I am using Laravel 9 and I want to log a user out automatically (without refresh) if they try to log in through multiple devices. I am using the the following code (inside the loginController.php) and it works but the user needs to refresh in order to get logged out:
protected function authenticated()
{
Auth::logoutOtherDevices(request('password'));
}
Is there any way to automaticall log the user out at multiple login (without refresh) ? .. I am thinking about Ajax ? events ? .
Thanks
CodePudding user response:
If you already have a websockets infrastructure set up on this site, then I agree that's the easiest method. Otherwise it's overkill for such a simple task.
Set up a route like this:
Route::get("/auth/check", fn () => Auth::check ? response("ok") : response("fail", 401))->name("auth.check");
This will return a 401 error code is the user isn't authenticated.
Then on the client side (I'm assuming you're in a Blade template here) do something like this:
const authCheck = function() {
$.ajax({
url: @json(route("auth.check")),
error: function(xhr) {
if (xhr.status === 401) {
location.reload();
}
}
});
}
// run it every 60 seconds
setInterval(authCheck, 60000);
This just defines a function that calls your new route.
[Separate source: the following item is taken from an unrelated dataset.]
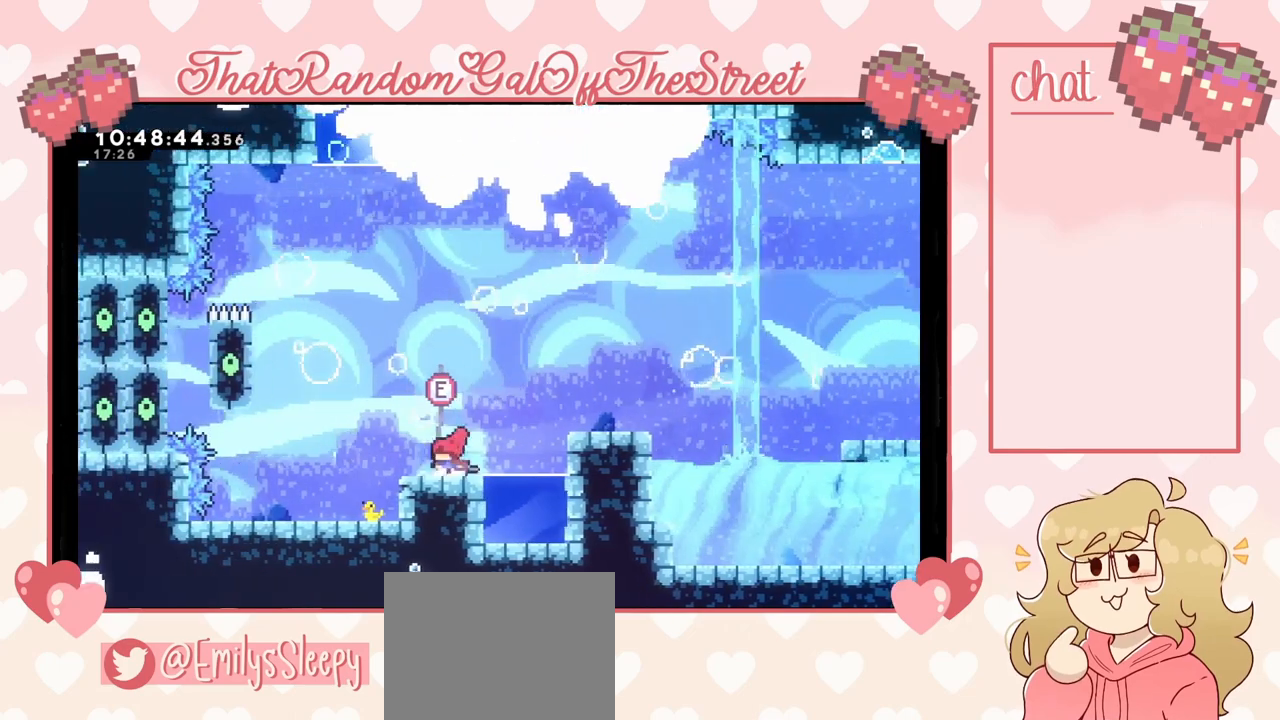
{"buttons": [], "left_stick": "center", "right_stick": "center", "events": [[200, "A", "down"], [500, "A", "up"], [500, "left_stick", "center"]]}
If it fails due to an authentication error, it reloads the page. This will allow Laravel to redirect the user to the login page.
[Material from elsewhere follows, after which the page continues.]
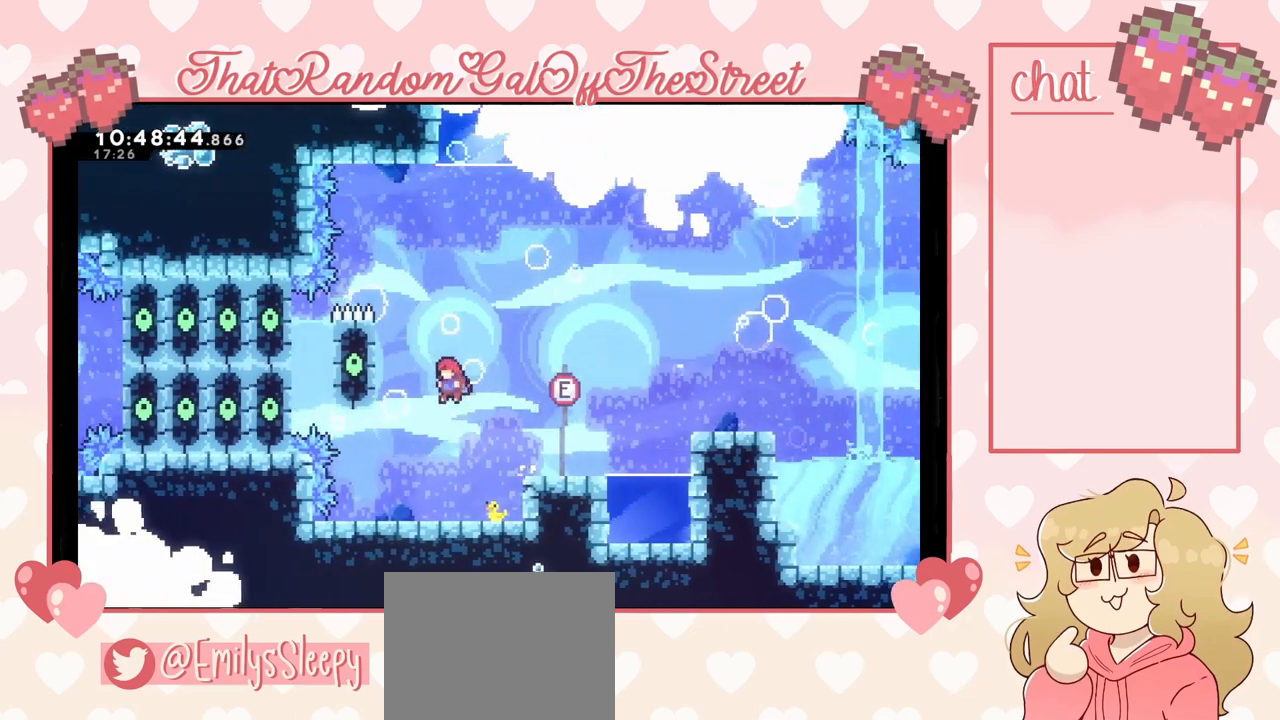
{"buttons": [], "left_stick": "left", "right_stick": "center", "events": [[467, "left_stick", "left"]]}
If you're not using jQuery, your script might look like this:
const authCheck = function() {
let xhr = new XMLHttpRequest();
xhr.onreadystatechange = function() {
if (xhr.readyState === XMLHttpRequest.DONE && xhr.status === 401) {
location.reload();
}
}
xhr.open("GET", @json(route("auth.check")));
xhr.send();
}
setInterval(authCheck, 60000);
No, none of this will work if the client has Javascript disabled; nor will websockets. If you want to work on the client side, you are at the mercy of the client.
CodePudding user response:
You would have to do this using websockets. You can use Laravel Echo for this, and create a broadcast event called something like RefreshBrowser
.
Then in your Javascript, you'd listen for the event and trigger a browser refresh via JS when that event is called.